Diario di un qualsiasi nessuno

Domenica, 9 febbraio 2014. Finalmente sono andato in barca. Venerdì e sabato. La mattina di sabato con un filo di garbino leggero ma sufficiente a tenere acceso un segnale di allarme. Dopo la lunga astinenza di dicembre e gennaio (calma piatta o poggia), anche la vela aveva l'aria incazzata. Ho faticato sistemarla e non sono neanche sicuro di esserci riuscito del tutto. Tanto per cambiare oggi piove, ulteriori verifiche rimandate. Ho accompagnato mia moglie in chiesa, poi sono arrivati il timballo e la crostata alla marmellata di cachi. Sta diventando una sana tradizione, quella del timballo. Un sugo da leccarsi i baffi, e non solo in senso letterario, perché me ne sono cresciuti un bel paio, anche se mancano di balzare all'occhio, in quanto tutt'uno con un lungo barbone incolto. Quanto alla crostata con la marmellata di cachi, un delirio. Si è meritata la bottiglia di spumante avanzata dalle feste. Abbiamo acceso la tv e mi sono addormentato sul divano. D'un tratto ho quasi avuto l'impressione di un incubo, invece era la faccia di Henry Fonda apparsa all'improvviso un attimo che ho aperto gli occhi. Non so perché, ma mi è sempre parso un alieno, ogni volta mi fa pensare a un manico di scopa con arti in movimento.
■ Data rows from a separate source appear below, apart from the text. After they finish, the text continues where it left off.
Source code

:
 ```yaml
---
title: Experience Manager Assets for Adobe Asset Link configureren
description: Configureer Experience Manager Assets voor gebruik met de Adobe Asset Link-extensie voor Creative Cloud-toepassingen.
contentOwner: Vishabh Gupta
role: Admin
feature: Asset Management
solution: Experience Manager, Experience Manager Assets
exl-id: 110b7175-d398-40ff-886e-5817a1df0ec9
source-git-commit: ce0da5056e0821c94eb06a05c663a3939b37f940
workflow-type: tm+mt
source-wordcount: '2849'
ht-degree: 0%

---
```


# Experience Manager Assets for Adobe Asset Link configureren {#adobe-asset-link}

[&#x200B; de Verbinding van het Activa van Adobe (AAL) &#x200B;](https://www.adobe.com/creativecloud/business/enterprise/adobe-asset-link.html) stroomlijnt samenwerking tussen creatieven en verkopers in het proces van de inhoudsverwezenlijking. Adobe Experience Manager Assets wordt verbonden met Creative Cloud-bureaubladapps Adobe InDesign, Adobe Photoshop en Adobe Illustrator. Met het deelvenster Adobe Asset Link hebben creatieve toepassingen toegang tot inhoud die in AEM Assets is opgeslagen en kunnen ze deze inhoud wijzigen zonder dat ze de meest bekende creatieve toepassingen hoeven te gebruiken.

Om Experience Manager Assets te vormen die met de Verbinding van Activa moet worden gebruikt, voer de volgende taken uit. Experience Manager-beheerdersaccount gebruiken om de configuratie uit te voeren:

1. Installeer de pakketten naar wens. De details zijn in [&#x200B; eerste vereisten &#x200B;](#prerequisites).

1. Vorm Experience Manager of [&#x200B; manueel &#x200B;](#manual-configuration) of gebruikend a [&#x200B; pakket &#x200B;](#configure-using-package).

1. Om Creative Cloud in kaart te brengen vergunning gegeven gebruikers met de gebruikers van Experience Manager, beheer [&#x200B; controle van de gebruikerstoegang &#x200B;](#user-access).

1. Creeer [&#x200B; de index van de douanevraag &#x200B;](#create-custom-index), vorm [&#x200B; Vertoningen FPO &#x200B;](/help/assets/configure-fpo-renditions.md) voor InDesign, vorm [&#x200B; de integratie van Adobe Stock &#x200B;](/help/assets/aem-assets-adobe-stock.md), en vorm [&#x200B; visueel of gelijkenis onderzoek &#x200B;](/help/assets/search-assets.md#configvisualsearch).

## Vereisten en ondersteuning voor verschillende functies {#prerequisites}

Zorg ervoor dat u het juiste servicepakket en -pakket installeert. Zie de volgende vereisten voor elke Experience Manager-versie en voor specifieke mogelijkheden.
Il guaio è che anche la figlia mi fa la stessa impressione, ma non è colpa sua. E' ovviamente un'impressione indotta. Le cose però stanno così, e ogni volta che vedo Jane, mi pare di vedere Henry e riappare il manico di scopa. Pare che stanotte abbiano arrestato Cutrì. Nell'atmosfera di sfiducia e generale sfascio che si respira dentro e fuori casa, sembra incredibile che qualcosa funzioni ancora. I carabinieri, a quanto pare, funzionano. Sono rimasto solo un po' sorpreso quando ho letto le dichiarazioni di un tenente colonnello, se non vado errato, che ha parlato di una cattura dovuta a un'operazione condotta con precisione chirurgica. Non erano le bombe americane, quelle intelligenti, le smart bombs, a colpire con precisione chirurgica? La precisione chirurgica estesa all'area combattente è roba americana. Per carità, diamoci una regolata nell'importare dagli Stati Uniti. Non occorre importare proprio tutto.